I superpoteri del caffè: come agisce e come influenza le performance

Espresso, macchiato, americano o cappuccino: il caffè è di sicuro la bevanda preferita dagli italiani. In media in Italia si bevono dai 3 ai 4 caffè al giorno. Molte persone lo bevono anche prima di fare esercizio fisico perché funziona come un energizzante naturale. È la verità? Scopriamo come funziona la caffeina.
caffè bevanda

Come agisce la caffeina

La caffeina è l’ingrediente segreto che dà al caffè questo potere energizzante: questa sostanza stimola il sistema nervoso e fa aumentare la produzione di noradrenalina nel cervello dando una spinta alle performance. È quello che ci può servire dopo una notte in bianco o per combattere l’abbiocco pomeridiano. Il caffè raggiunge i suoi effetti massimi 30 minuti dopo averlo bevuto.

Gli effetti del caffè sul nostro corpo:

  • È ricco di antiossidanti e per questo rinforza il sistema immunitario.  
  • Dopo aver bevuto un caffè, la temperatura corporea sale perché la caffeine favorisce la termogenesi, che a sua volta fa bruciare più calorie.
  • Aumenta temporaneamente la pressione sanguigna, e quindi non è indicato per le persone che soffrono di pressione alta perché la caffeina accelera il battito cardiaco e dilata i vasi sanguigni. Se il caffè è troppo forte, alcune persone possono avere anche le palpitazioni. Ma se la pressione del sangue è normale, questa bevanda non fa male al cuore.
  • Dilata i bronchi e ci fa respirare meglio, grazie alla caffeina.
  • Agisce anche come diuretico perché incrementa il flusso sanguigno nei reni (ecco perché si va più spesso in bagno dopo il caffè).
  • La caffeina, gli acidi, i tannini e l’amaro del caffè stimolano anche la peristalsi (contrazioni dei muscoli intestinali che causano evacuazione). Se consumato a stomaco vuoto, può risvegliare gli intestini pigri.
  • Secondo alcuni studi, la caffeina ha anche un effetto antinfiammatorio ed è usato in alcuni medicinali (come quelli per curare l’emicrania).
Donna che beve caffè

Il caffè migliora anche la resistenza?

Il caffè nero è considerato dagli appassionati di fitness un eccitante naturale e uno studio pubblicato nel Journal of Sport Nutrition and Exercise Metabolism ha rivelato gli effetti del consumo di caffè prima di un allenamento di resistenza (corsa o ciclismo): in 5 casi su 9 sono stati identificati dei miglioramenti notevoli.
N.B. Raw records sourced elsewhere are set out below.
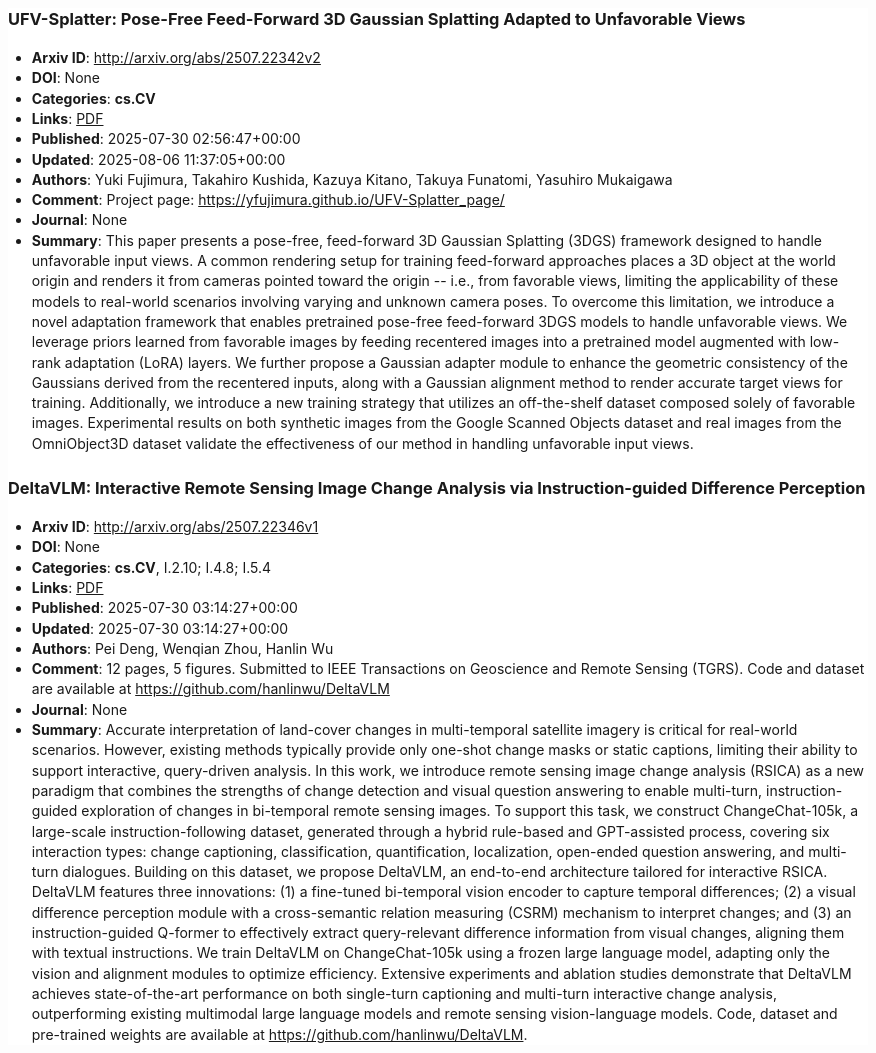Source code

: 

### UFV-Splatter: Pose-Free Feed-Forward 3D Gaussian Splatting Adapted to Unfavorable Views
- **Arxiv ID**: http://arxiv.org/abs/2507.22342v2
- **DOI**: None
- **Categories**: **cs.CV**
- **Links**: [PDF](http://arxiv.org/pdf/2507.22342v2)
- **Published**: 2025-07-30 02:56:47+00:00
- **Updated**: 2025-08-06 11:37:05+00:00
- **Authors**: Yuki Fujimura, Takahiro Kushida, Kazuya Kitano, Takuya Funatomi, Yasuhiro Mukaigawa
- **Comment**: Project page: https://yfujimura.github.io/UFV-Splatter_page/
- **Journal**: None
- **Summary**: This paper presents a pose-free, feed-forward 3D Gaussian Splatting (3DGS) framework designed to handle unfavorable input views. A common rendering setup for training feed-forward approaches places a 3D object at the world origin and renders it from cameras pointed toward the origin -- i.e., from favorable views, limiting the applicability of these models to real-world scenarios involving varying and unknown camera poses. To overcome this limitation, we introduce a novel adaptation framework that enables pretrained pose-free feed-forward 3DGS models to handle unfavorable views. We leverage priors learned from favorable images by feeding recentered images into a pretrained model augmented with low-rank adaptation (LoRA) layers. We further propose a Gaussian adapter module to enhance the geometric consistency of the Gaussians derived from the recentered inputs, along with a Gaussian alignment method to render accurate target views for training. Additionally, we introduce a new training strategy that utilizes an off-the-shelf dataset composed solely of favorable images. Experimental results on both synthetic images from the Google Scanned Objects dataset and real images from the OmniObject3D dataset validate the effectiveness of our method in handling unfavorable input views.



### DeltaVLM: Interactive Remote Sensing Image Change Analysis via Instruction-guided Difference Perception
- **Arxiv ID**: http://arxiv.org/abs/2507.22346v1
- **DOI**: None
- **Categories**: **cs.CV**, I.2.10; I.4.8; I.5.4
- **Links**: [PDF](http://arxiv.org/pdf/2507.22346v1)
- **Published**: 2025-07-30 03:14:27+00:00
- **Updated**: 2025-07-30 03:14:27+00:00
- **Authors**: Pei Deng, Wenqian Zhou, Hanlin Wu
- **Comment**: 12 pages, 5 figures. Submitted to IEEE Transactions on Geoscience and
  Remote Sensing (TGRS). Code and dataset are available at
  https://github.com/hanlinwu/DeltaVLM
- **Journal**: None
- **Summary**: Accurate interpretation of land-cover changes in multi-temporal satellite imagery is critical for real-world scenarios. However, existing methods typically provide only one-shot change masks or static captions, limiting their ability to support interactive, query-driven analysis. In this work, we introduce remote sensing image change analysis (RSICA) as a new paradigm that combines the strengths of change detection and visual question answering to enable multi-turn, instruction-guided exploration of changes in bi-temporal remote sensing images. To support this task, we construct ChangeChat-105k, a large-scale instruction-following dataset, generated through a hybrid rule-based and GPT-assisted process, covering six interaction types: change captioning, classification, quantification, localization, open-ended question answering, and multi-turn dialogues. Building on this dataset, we propose DeltaVLM, an end-to-end architecture tailored for interactive RSICA. DeltaVLM features three innovations: (1) a fine-tuned bi-temporal vision encoder to capture temporal differences; (2) a visual difference perception module with a cross-semantic relation measuring (CSRM) mechanism to interpret changes; and (3) an instruction-guided Q-former to effectively extract query-relevant difference information from visual changes, aligning them with textual instructions. We train DeltaVLM on ChangeChat-105k using a frozen large language model, adapting only the vision and alignment modules to optimize efficiency. Extensive experiments and ablation studies demonstrate that DeltaVLM achieves state-of-the-art performance on both single-turn captioning and multi-turn interactive change analysis, outperforming existing multimodal large language models and remote sensing vision-language models. Code, dataset and pre-trained weights are available at https://github.com/hanlinwu/DeltaVLM.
La caffeina inoltre, pare riduca la percezione della fatica e favorisca la respirazione. Il caffè nero con 3-8.1 mg di caffeina per kg di peso può quindi davvero migliorare le performance. Non c’è però nessuna prova che abbia un effetto positivo sulla forza muscolare.
Buono a sapersi:
Il caffè è uno stimolante e non conta nell’apporto di liquidi giornaliero consigliato.

Prima dell’allenamento: è la quantità che conta

Quante tazze di caffè bisognerebbe bere quindi prima dell’allenamento? Una è sufficiente e al giorno non si dovrebbero bere più di 3 caffè perché, bevuto in maggiori quantità, potrebbe causare problemi all’organismo.
Devi anche scoprire se il caffè fa per te perché alcune persone con problemi di stomaco non possono esagerare.